Nulla di concreto ancora, ma la palese irritazione di Conte, che ai partner aveva proprio ricordato come gli sherpa italiani avessero «ottenuto quasi tutto, compresa l'eliminazione di qualsiasi riferimento al Mes», ha evitato il superamento di un punto di non ritorno. «C'è stato un dibattito molto vivace. Alla fine sono passate molte delle posizioni italiane condivise nella lettera dei nove leader, grazie anche al loro appoggio», hanno sottolineato fonti di Palazzo Chigi.
Il tradimento in zona Cesarini aveva indotto il premier a lanciare un ultimatum, assieme al capo del governo spagnolo, Sanchez: entro 10 giorni l'Europa deve battere un colpo e trovare una soluzione adeguata. Senza che vengano messe in campo misure che il governo italiano non ha mai preteso, tipo la mutualizzazione dei debiti. «Ciascun Paese risponde per il proprio debito pubblico e continuerà a risponderne», aveva chiarito Conte. Convinto chel'Italia abbia «le carte in regola con la finanza pubblica: il 2019 l'abbiamo chiuso con un rapporto deficit-Pil di 1,6 anziché 2,2 come programmato». La strada da seguire è quella di usare «strumenti finanziari innovativi e adeguati a reagire a una guerra che dobbiamo combattere insieme». Quindi, l'affondo finale: «Se qualcuno dovesse pensare a meccanismi di protezione personalizzati elaborati in passato, allora voglio dirlo chiaro: non disturbatevi, ve lo potete tenere, perché l'Italia non ne ha bisogno!».
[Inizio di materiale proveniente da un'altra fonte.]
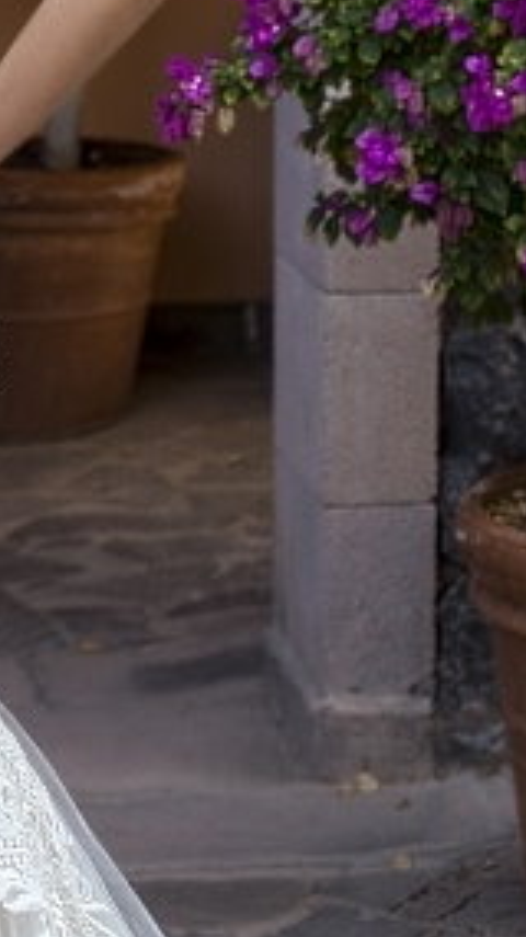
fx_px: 3427
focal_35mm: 138
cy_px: 181
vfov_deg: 15.5
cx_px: -243
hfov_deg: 8.6
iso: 100
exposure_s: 1/200
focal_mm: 50
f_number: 4.5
Nonostante il compromesso trovato di ieri sera, appare inevitabile una prosecuzione del braccio di ferro su Mes e coronabond, a meno che Angela Merkel, ormai a fine mandato, non decida di proporsi come salvatrice dell'euro con un cambio di fronte che sposterebbe gli equilibri a favore di chi sollecita misure coordinate e senza la spada di Damocle della Troika. Ma la Cancelliera non pare incline a concessioni: «Rispetto a chi ha immaginato o immagina i coronabond, ho spiegato che dal punto di vista tedesco noi preferiamo il Mes, come strumento, che è stato fatto per le crisi. Ma non siamo andati nello specifico».
Le due settimane ancora necessarie per provare a mettere insieme misure condivise possono però aumentare il rischio di trasformare una recessione che già si prospetta più dolorosa di quella post-Lehman, in una depressione da anni Trenta. Le ultime stime non sono confortanti, in particolare quelle che riguardano l'Italia. Standard and Poor's prevede per il Pil tricolore una flessione del 2,6% quest'anno, seguita da un ripresa del +2,9% nel 2021, contro il -2% di eurozona (420 miliardi di euro bruciati) e Gran Bretagna.
Ma se il lockdown durerà quattro mesi, la contrazione potrebbe essere molto più brutale e arrivare al 10%. Dal direttore generale dell'Fmi, Kristalina Georgieva, è arrivato un monito che vale per tutti: la rapidità della ripresa nel 2021 dipenderà dal coordinamento delle azioni che verranno prese. Appunto.